In this paper the additional food is assumed to be either non reproducing prey or some food source. We only assume that the predator is capable of reproducing by consuming either of the available food, and we discuss about the quantity of food only when relevant to understanding model or predict. The role of additional food is very much important in relevance to pest control because it is not only help to protect predator population when the pest population is not sufficient, but also it helps to reduce pest population if it is huge amount. It occurs since manipulating non-target prey can influence the predator in a way that increases target predation and eventually controls the prey populations. But from the point of view of biological conservation of the predator, when there is a sufficient amount of pest then additional food does not have so much importance in the system. In these context we do claim that the model and its prediction both are important from the biological point of view.

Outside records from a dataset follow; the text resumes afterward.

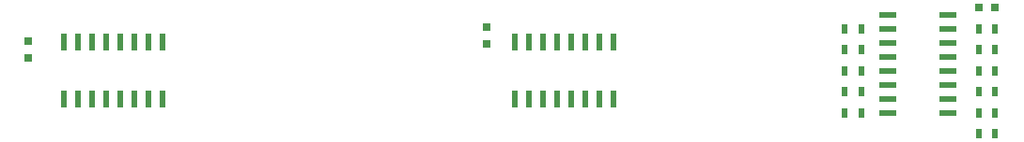
<source format=gbr>
G04 #@! TF.FileFunction,Paste,Top*
%FSLAX46Y46*%
G04 Gerber Fmt 4.6, Leading zero omitted, Abs format (unit mm)*
G04 Created by KiCad (PCBNEW 4.0.4-stable) date 05/18/17 20:07:39*
%MOMM*%
%LPD*%
G01*
G04 APERTURE LIST*
%ADD10C,0.100000*%
%ADD11R,0.600000X1.500000*%
%ADD12R,0.800000X0.750000*%
%ADD13R,0.500000X0.900000*%
%ADD14R,1.500000X0.550000*%
%ADD15R,0.750000X0.800000*%
G04 APERTURE END LIST*
D10*
D11*
X104775000Y45780000D03*
X104775000Y40580000D03*
X106045000Y45780000D03*
X106045000Y40580000D03*
X107315000Y45780000D03*
X107315000Y40580000D03*
X108585000Y45780000D03*
X108585000Y40580000D03*
X109855000Y45780000D03*
X109855000Y40580000D03*
X111125000Y45780000D03*
X111125000Y40580000D03*
X112395000Y45780000D03*
X112395000Y40580000D03*
X113665000Y45780000D03*
X113665000Y40580000D03*
X64135000Y45780000D03*
X64135000Y40580000D03*
X65405000Y45780000D03*
X65405000Y40580000D03*
X66675000Y45780000D03*
X66675000Y40580000D03*
X67945000Y45780000D03*
X67945000Y40580000D03*
X69215000Y45780000D03*
X69215000Y40580000D03*
X70485000Y45780000D03*
X70485000Y40580000D03*
X71755000Y45780000D03*
X71755000Y40580000D03*
X73025000Y45780000D03*
X73025000Y40580000D03*
D12*
X148070000Y48895000D03*
X146570000Y48895000D03*
D13*
X134505000Y43180000D03*
X136005000Y43180000D03*
X134505000Y39370000D03*
X136005000Y39370000D03*
X148070000Y39370000D03*
X146570000Y39370000D03*
X148070000Y43180000D03*
X146570000Y43180000D03*
X134505000Y45085000D03*
X136005000Y45085000D03*
X134505000Y41275000D03*
X136005000Y41275000D03*
X148070000Y37465000D03*
X146570000Y37465000D03*
X148070000Y41275000D03*
X146570000Y41275000D03*
D14*
X143830000Y48260000D03*
X138430000Y48260000D03*
X143830000Y46990000D03*
X138430000Y46990000D03*
X143830000Y45720000D03*
X138430000Y45720000D03*
X143830000Y44450000D03*
X138430000Y44450000D03*
X143830000Y43180000D03*
X138430000Y43180000D03*
X143830000Y41910000D03*
X138430000Y41910000D03*
X143830000Y40640000D03*
X138430000Y40640000D03*
X143830000Y39370000D03*
X138430000Y39370000D03*
D13*
X148070000Y45085000D03*
X146570000Y45085000D03*
X148070000Y46990000D03*
X146570000Y46990000D03*
X134505000Y46990000D03*
X136005000Y46990000D03*
D15*
X102235000Y47105000D03*
X102235000Y45605000D03*
X60960000Y45835000D03*
X60960000Y44335000D03*
M02*

</source>
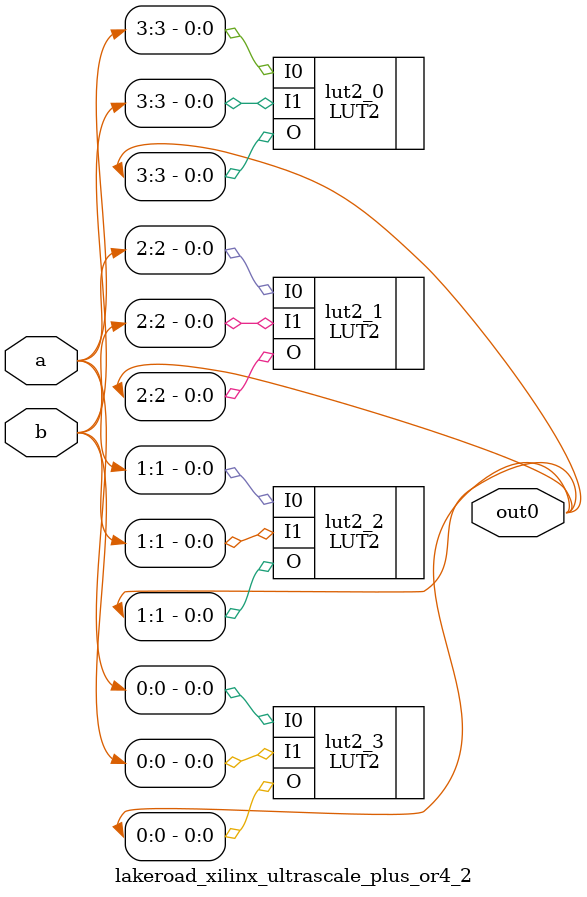
<source format=v>

/* Generated by Yosys 0.19 (git sha1 a45c131b37c, clang 13.1.6 -fPIC -Os) */

module lakeroad_xilinx_ultrascale_plus_or4_2(a, b, out0);
  input [3:0] a;
  wire [3:0] a;
  input [3:0] b;
  wire [3:0] b;
  output [3:0] out0;
  wire [3:0] out0;
  LUT2 #(
    .INIT(4'he)
  ) lut2_0 (
    .I0(a[3]),
    .I1(b[3]),
    .O(out0[3])
  );
  LUT2 #(
    .INIT(4'he)
  ) lut2_1 (
    .I0(a[2]),
    .I1(b[2]),
    .O(out0[2])
  );
  LUT2 #(
    .INIT(4'he)
  ) lut2_2 (
    .I0(a[1]),
    .I1(b[1]),
    .O(out0[1])
  );
  LUT2 #(
    .INIT(4'he)
  ) lut2_3 (
    .I0(a[0]),
    .I1(b[0]),
    .O(out0[0])
  );
endmodule


</source>
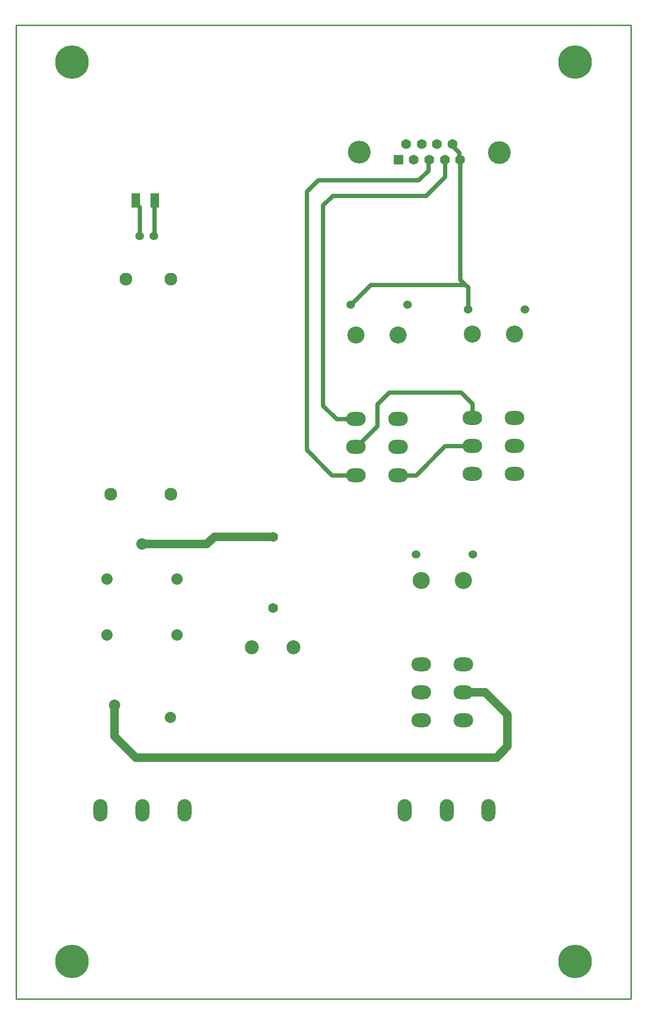
<source format=gtl>
G04*
G04 #@! TF.GenerationSoftware,Altium Limited,Altium Designer,20.1.11 (218)*
G04*
G04 Layer_Physical_Order=1*
G04 Layer_Color=65280*
%FSLAX25Y25*%
%MOIN*%
G70*
G04*
G04 #@! TF.SameCoordinates,B011805C-8237-4A5F-8DD1-956530F10964*
G04*
G04*
G04 #@! TF.FilePolarity,Positive*
G04*
G01*
G75*
%ADD12C,0.01000*%
%ADD24C,0.09843*%
%ADD27R,0.06000X0.10000*%
%ADD28C,0.05906*%
%ADD29C,0.03150*%
%ADD30C,0.06000*%
%ADD31C,0.07000*%
%ADD32R,0.07000X0.07000*%
%ADD33C,0.16000*%
%ADD34C,0.08000*%
%ADD35O,0.13780X0.09843*%
%ADD36C,0.12000*%
%ADD37O,0.09843X0.15748*%
%ADD38C,0.09055*%
%ADD39C,0.07874*%
%ADD40C,0.23622*%
D12*
X-216535Y-342520D02*
Y342520D01*
X216535D01*
Y-342520D02*
Y342520D01*
X-216535Y-342520D02*
X216535D01*
D24*
X-21063Y-95276D02*
D03*
X-50591D02*
D03*
D27*
X-118783Y219291D02*
D03*
X-132283D02*
D03*
D28*
X-76968Y-17520D02*
X-35433D01*
X-82087Y-22638D02*
X-76968Y-17520D01*
X-127953Y-22638D02*
X-82087D01*
X-147244Y-157874D02*
Y-135827D01*
Y-157874D02*
X-132283Y-172835D01*
X121653D02*
X129528Y-164961D01*
X-132283Y-172835D02*
X121653D01*
X129528Y-164961D02*
Y-142520D01*
X98425Y-126772D02*
X113779D01*
X129528Y-142520D01*
D29*
X90821Y257620D02*
Y258661D01*
Y257620D02*
X95485Y252956D01*
Y248398D02*
Y252956D01*
Y248398D02*
X96221Y247661D01*
Y163508D02*
Y247661D01*
Y163508D02*
X99887Y159843D01*
X101732Y142520D02*
Y157998D01*
X99887Y159843D02*
X101732Y157998D01*
X33228Y159843D02*
X99887D01*
X6299Y222441D02*
X72047D01*
X85321Y235715D02*
Y247661D01*
X72047Y222441D02*
X85321Y235715D01*
X73685Y246925D02*
X74421Y247661D01*
X73685Y240220D02*
Y246925D01*
X66929Y233465D02*
X73685Y240220D01*
X-11811Y225590D02*
X-3937Y233465D01*
X66929D01*
X-11811Y43701D02*
Y225590D01*
X5906Y25984D02*
X22835D01*
X-11811Y43701D02*
X5906Y25984D01*
X-394Y74803D02*
Y215748D01*
X6299Y222441D01*
X9055Y65354D02*
X22835D01*
X-394Y74803D02*
X9055Y65354D01*
X19055Y145669D02*
X33228Y159843D01*
X85433Y46457D02*
X104921D01*
X64961Y25984D02*
X85433Y46457D01*
X52362Y25984D02*
X64961D01*
X104921Y66142D02*
Y76181D01*
X96850Y84252D02*
X104921Y76181D01*
X46063Y84252D02*
X96850D01*
X37795Y60630D02*
Y75984D01*
X46063Y84252D01*
X22835Y45669D02*
X22992D01*
X26084Y48761D01*
Y48918D01*
X37795Y60630D01*
X-119156Y218919D02*
X-118783Y219291D01*
X-119156Y194466D02*
Y218919D01*
X-119528Y194095D02*
X-119156Y194466D01*
X-129528Y194095D02*
Y214535D01*
X-132283Y217291D02*
X-129528Y214535D01*
X-132283Y217291D02*
Y219291D01*
D30*
X-119528Y194095D02*
D03*
X-129528D02*
D03*
X101732Y142520D02*
D03*
X141732D02*
D03*
X19055Y145669D02*
D03*
X59055D02*
D03*
X64961Y-29921D02*
D03*
X104961D02*
D03*
D31*
X-35433Y-17520D02*
D03*
Y-67520D02*
D03*
X63521Y247661D02*
D03*
X74421D02*
D03*
X85321D02*
D03*
X96221D02*
D03*
X58121Y258661D02*
D03*
X69021D02*
D03*
X79921D02*
D03*
X90821D02*
D03*
D32*
X52621Y247661D02*
D03*
D33*
X25121Y253161D02*
D03*
X123721Y252661D02*
D03*
D34*
X-103347Y-86614D02*
D03*
X-152559D02*
D03*
X-103347Y-47244D02*
D03*
X-152559D02*
D03*
X-127953Y-22638D02*
D03*
D35*
X104921Y26772D02*
D03*
Y46457D02*
D03*
Y66142D02*
D03*
X134449Y26772D02*
D03*
Y46457D02*
D03*
Y66142D02*
D03*
X68898Y-146457D02*
D03*
Y-126772D02*
D03*
Y-107087D02*
D03*
X98425Y-146457D02*
D03*
Y-126772D02*
D03*
Y-107087D02*
D03*
X22835Y25984D02*
D03*
Y45669D02*
D03*
Y65354D02*
D03*
X52362Y25984D02*
D03*
Y45669D02*
D03*
Y65354D02*
D03*
D36*
X134449Y125197D02*
D03*
X104921D02*
D03*
X98425Y-48031D02*
D03*
X68898D02*
D03*
X52362Y124409D02*
D03*
X22835D02*
D03*
D37*
X-157087Y-209842D02*
D03*
X-127559D02*
D03*
X-98032D02*
D03*
X57087D02*
D03*
X86614D02*
D03*
X116142D02*
D03*
D38*
X-139173Y163976D02*
D03*
X-107677D02*
D03*
X-150000Y12402D02*
D03*
X-107677D02*
D03*
D39*
X-147244Y-135827D02*
D03*
X-107874Y-144488D02*
D03*
D40*
X-177165Y316339D02*
D03*
X177165D02*
D03*
Y-316339D02*
D03*
X-177165D02*
D03*
M02*

</source>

In agro-ecosystem though the use of pesticide is, however, a good process to remove the pest, its application cost and environmental lost should be taken into account. In this point of view we form an optimal control problem including all those items. As it is expected, optimal use of pesticide control reduces the pest as well as predator population. But it is seen that if the amount of alternative food is increased by 40 % then application of optimal control increases biomass of predator populations compared to the no control cases although the pest population decreases. Thus it is a measure that to protect the predator population the amount of alternative food should be increased when the pesticide control is applied optimally (see Fig. 17).

In the present problem we include the cost for the deadly effects of the pesticide in optimal control problem. More use of poisonous pesticides not only pollutes the environment but also the causes of several diseases like skin problems, health problems etc. But there are several eco-friendly herbal pesticides which should be used in place of the harmful chemical insecticides. Thus there must be a proper balance between the chemical and herbal pesticides in order to reduce cost and the environmental loss.

The numeric analysis deprives us of the possibility of drawing conclusions on a general level, however, a thorough analysis clearly indicates that the interactions between pest and its predator do matter when the provision of additional food to the predator and use of pesticide control is considered. All the simulation works in this present article are considered from a qualitative, rather than a quantitative point of view. However, numerous scenarios which cover the breath of the biological feasible parameter space are conducted. This study offers insight into the possible management strategies that involve manipulation of supply level of additional food to predators.